ONCE WE reached Chad’s backyard the glass door slid open before I reached it.
“Hey.” Rusty stepped back so I could enter. He had buzzed his hair down to a fuzz and looked like a tennis ball with eyes. “You’ve been busy,” he said as the television glowed with the image of my house and the same lady reporter from Mémé’s funeral gabbing about the strange events of recent weeks.
“Who is Jonah Gregory?” she asked into the camera.
“He knows things before they happen,” Karen Whitten said.
“He knew his grandmother was going to die in a car accident,” Callie added.
“And he, like, laid his hands or something and his little brothers got cured,” Maya said as she jostled with Karen to be at the center of the frame.
“They’ve been sick forever.” Jana now shoved from the other side.
“If you don’t want to take the word of his classmates and friends,” the lady reporter said. What friends? “Some say seeing is believing.” The footage of me carrying Mémé’s coffin followed and froze as the pigeon flew past my face. “Was this a sign?” Ah, jeez.
“You shouldn’t have done it,” I said. Taking Angie to New York had really hurt her and me. That’s what started all this. It was his fault.

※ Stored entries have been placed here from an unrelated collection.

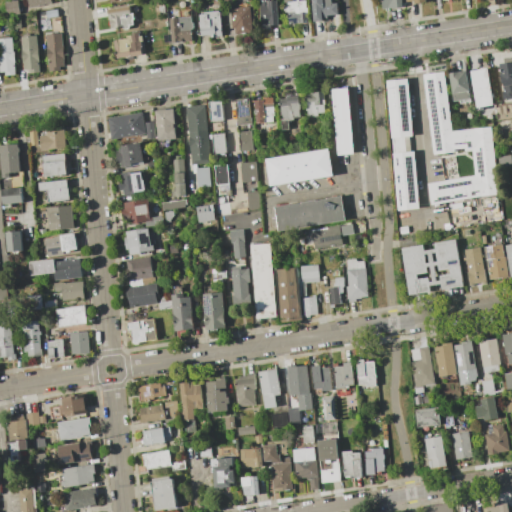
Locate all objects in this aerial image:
building: (112, 0)
building: (227, 1)
building: (413, 1)
building: (415, 1)
building: (37, 2)
building: (39, 3)
building: (389, 3)
building: (390, 3)
building: (12, 8)
building: (322, 8)
building: (323, 9)
building: (295, 11)
building: (295, 11)
building: (268, 12)
building: (50, 13)
building: (267, 13)
building: (119, 16)
building: (120, 17)
building: (239, 19)
building: (240, 20)
building: (17, 22)
building: (209, 23)
road: (368, 23)
building: (209, 24)
road: (345, 26)
building: (180, 28)
building: (180, 29)
building: (127, 45)
building: (127, 46)
building: (54, 51)
building: (55, 51)
building: (29, 54)
building: (30, 54)
building: (6, 55)
building: (6, 56)
road: (256, 66)
building: (506, 78)
building: (506, 79)
building: (460, 85)
building: (459, 86)
building: (480, 87)
building: (481, 87)
building: (314, 102)
building: (314, 103)
rooftop solar panel: (241, 108)
building: (263, 109)
building: (288, 109)
building: (263, 110)
building: (288, 110)
building: (401, 110)
building: (214, 111)
building: (215, 111)
building: (242, 111)
building: (242, 111)
building: (503, 111)
building: (504, 111)
rooftop solar panel: (217, 112)
building: (342, 120)
building: (341, 121)
building: (164, 123)
building: (164, 124)
building: (125, 125)
building: (129, 126)
building: (148, 129)
road: (420, 131)
building: (197, 134)
building: (197, 134)
building: (32, 137)
building: (52, 138)
road: (230, 138)
building: (52, 139)
building: (244, 140)
building: (245, 140)
building: (218, 143)
building: (218, 143)
building: (401, 144)
building: (458, 145)
building: (458, 148)
road: (367, 153)
building: (128, 154)
building: (129, 155)
building: (8, 159)
building: (8, 159)
building: (504, 161)
building: (153, 164)
building: (54, 165)
building: (54, 165)
building: (299, 166)
building: (299, 166)
building: (247, 171)
building: (248, 171)
building: (220, 174)
building: (177, 175)
building: (177, 176)
building: (201, 176)
building: (511, 176)
building: (202, 177)
building: (221, 177)
road: (92, 178)
building: (130, 182)
building: (131, 182)
building: (407, 182)
road: (318, 189)
building: (54, 190)
building: (54, 190)
building: (11, 195)
building: (11, 195)
building: (252, 200)
building: (252, 200)
building: (173, 204)
building: (173, 204)
rooftop solar panel: (142, 209)
building: (134, 211)
building: (138, 213)
building: (204, 213)
building: (204, 213)
building: (309, 213)
building: (309, 213)
road: (459, 214)
building: (59, 217)
building: (59, 217)
building: (329, 235)
building: (329, 235)
rooftop solar panel: (328, 238)
building: (137, 240)
building: (12, 241)
building: (13, 241)
building: (137, 241)
building: (236, 242)
building: (237, 243)
building: (59, 244)
building: (59, 244)
road: (379, 245)
rooftop solar panel: (489, 249)
park: (382, 250)
rooftop solar panel: (490, 257)
building: (509, 257)
building: (509, 258)
building: (495, 261)
building: (495, 261)
rooftop solar panel: (452, 262)
rooftop solar panel: (490, 262)
building: (474, 265)
building: (431, 266)
building: (474, 266)
building: (431, 267)
building: (55, 268)
building: (57, 268)
building: (138, 268)
building: (308, 272)
building: (308, 273)
building: (355, 279)
building: (146, 280)
building: (262, 280)
building: (262, 280)
building: (355, 280)
road: (388, 280)
road: (251, 281)
building: (134, 282)
building: (139, 282)
rooftop solar panel: (450, 282)
building: (239, 285)
building: (240, 285)
building: (69, 289)
building: (69, 290)
building: (335, 290)
building: (3, 291)
building: (3, 292)
building: (335, 292)
building: (141, 294)
building: (287, 294)
building: (287, 294)
building: (163, 302)
rooftop solar panel: (206, 304)
building: (308, 305)
building: (309, 305)
building: (212, 310)
building: (212, 310)
building: (181, 311)
building: (181, 312)
building: (69, 315)
building: (70, 316)
building: (141, 330)
building: (141, 330)
road: (316, 335)
building: (30, 338)
building: (30, 338)
building: (6, 341)
building: (77, 342)
building: (78, 342)
building: (5, 343)
building: (507, 345)
building: (507, 347)
building: (54, 348)
building: (54, 348)
building: (488, 354)
building: (463, 355)
building: (488, 355)
building: (463, 356)
building: (444, 359)
building: (444, 359)
road: (121, 367)
building: (421, 367)
building: (421, 370)
building: (365, 372)
building: (365, 373)
building: (342, 375)
building: (343, 375)
building: (319, 377)
road: (49, 378)
building: (320, 378)
building: (508, 379)
building: (508, 380)
building: (268, 386)
building: (268, 386)
rooftop solar panel: (216, 387)
building: (487, 387)
building: (487, 387)
building: (244, 389)
building: (298, 389)
rooftop solar panel: (154, 390)
building: (244, 390)
building: (150, 391)
rooftop solar panel: (150, 391)
building: (151, 391)
building: (297, 391)
building: (216, 395)
building: (216, 395)
building: (190, 398)
building: (426, 398)
building: (189, 399)
building: (416, 399)
building: (508, 403)
building: (71, 405)
building: (72, 405)
building: (171, 407)
building: (327, 408)
building: (486, 408)
building: (486, 408)
building: (151, 413)
building: (151, 413)
building: (426, 416)
building: (426, 417)
building: (31, 418)
building: (447, 418)
building: (279, 419)
building: (278, 420)
building: (511, 421)
building: (228, 422)
building: (16, 426)
building: (511, 427)
building: (73, 428)
building: (72, 429)
building: (245, 430)
building: (306, 434)
building: (306, 434)
building: (156, 435)
building: (155, 436)
building: (496, 440)
building: (496, 441)
road: (116, 445)
building: (460, 445)
building: (461, 445)
building: (16, 448)
building: (273, 450)
building: (16, 451)
building: (434, 451)
building: (74, 452)
building: (74, 452)
building: (435, 452)
road: (4, 456)
rooftop solar panel: (67, 456)
rooftop solar panel: (82, 456)
building: (249, 457)
building: (250, 457)
building: (156, 459)
building: (156, 459)
building: (328, 460)
building: (328, 460)
building: (373, 460)
building: (373, 461)
building: (350, 463)
building: (351, 464)
building: (178, 465)
building: (305, 465)
building: (305, 466)
building: (277, 468)
building: (222, 471)
building: (222, 472)
building: (77, 475)
building: (78, 475)
building: (280, 475)
building: (249, 485)
building: (249, 485)
building: (39, 486)
building: (162, 493)
building: (163, 493)
road: (400, 494)
building: (79, 498)
building: (79, 499)
building: (26, 500)
building: (27, 500)
road: (434, 500)
building: (497, 507)
building: (497, 508)
park: (412, 510)
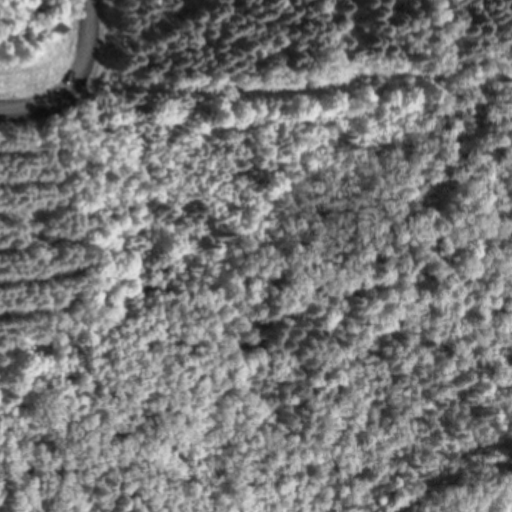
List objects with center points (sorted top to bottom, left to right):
road: (72, 79)
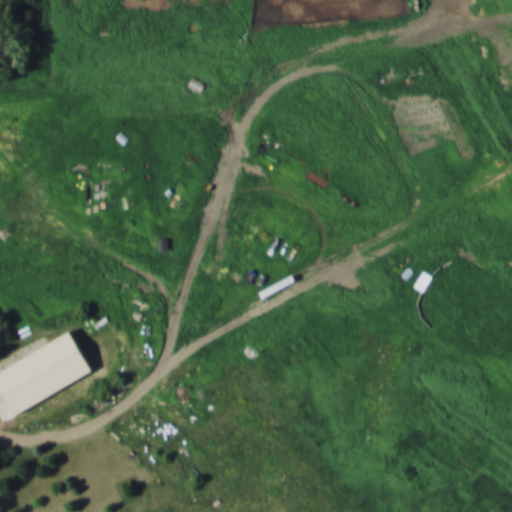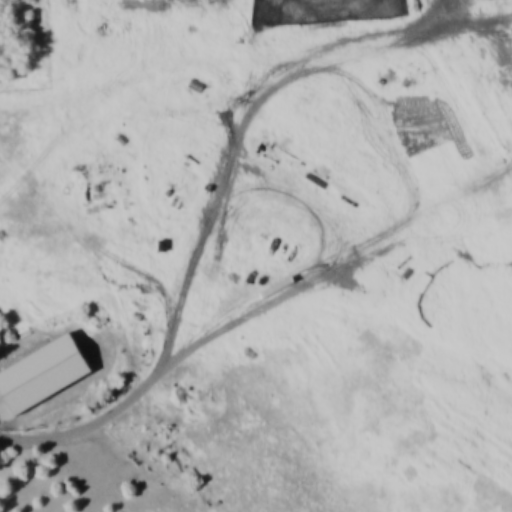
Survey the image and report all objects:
building: (45, 374)
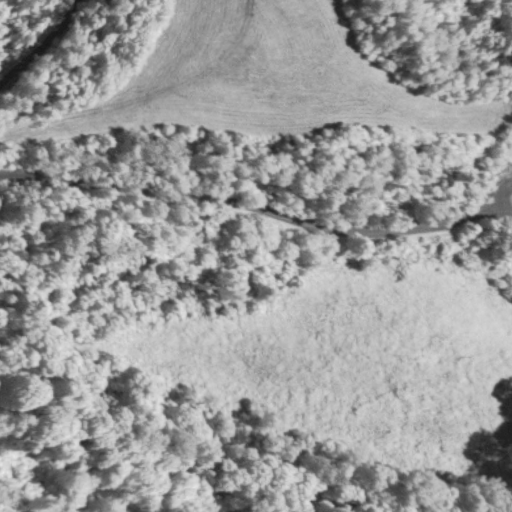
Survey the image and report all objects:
road: (257, 207)
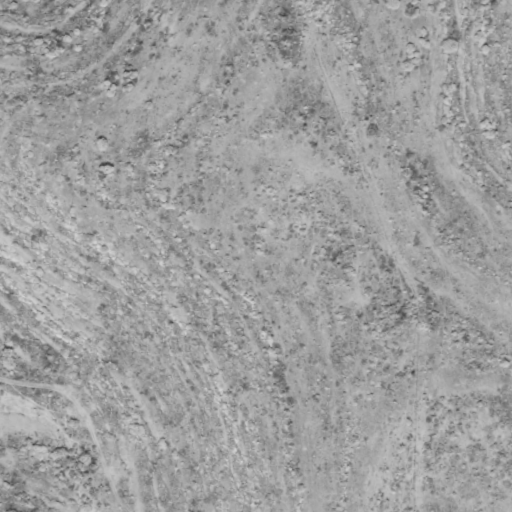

“You too.” No, not all his, I admitted. Rusty rubbed his fuzzy scalp. It surprised me I liked him better this way. “I’m here now, right?” With all the craziness around me it was so great t
o see him, to not be alone, I had to squeeze my eyes tight to not really wimp out and start to cry. His arms slid around me, and I fell into him all over again. Rusty pulled back just enough to kiss me: not some sloppy movie version but a light brush on my lips, then my eyelids, and then he play-bit the end of my nose.
“How long have you been back?”
“Yesterday,” Rusty whispered. “As soon as I found out, I was on the phone with Jace pleading for a pardon.”
I looked toward the television. “I’m surprised she’s not at my house yet.”
“You’re getting to know my mother.” We both laughed. “Happy birthday, Jonah.” He handed me a small wooden box tied with twine. I opened it to find a feather encased in amber on a string made of leather. “It’s to ward off evil spirits. I got it from a Cherokee guy I met when Jace and I were on a book tour in Oklahoma. Who knew people read there? I guess romances are popular everywhere,” he said as I let him put it around my neck.
“You need to see this?” Chad was back with Darcy in tow. I was so into seeing Rusty I didn’t even realize they’d left.
“You two are so cute together,” Darcy added.
“Have you been spying?”
“Fair is fair,” she said. “And you saw second base. I only peeped on a single.”
“I’ll explain,” I told a confused looking Rusty.
“No time.” Chad set his phone on the table for all of us to see. A video of me being led from the church in handcuffs filled the screen. It was a little blurry and uneven, and I could tell it came from Curly’s cell phone. Beneath the constantly looping video were pictures of me. One was my yearbook photo from NC3, another was of me participating in a Holy R blood drive, and there was even an old picture of me as a little kid altar boy. How he got them I had no idea, but it really freaked me out. Curly’s real name was Charles Spicer, and he blogged about the supernatural. The headline read: The Strange Case of Jonah Gregory. Words jumped out at me because I was too charged up to read it. Prophet, angels, miracles, etc.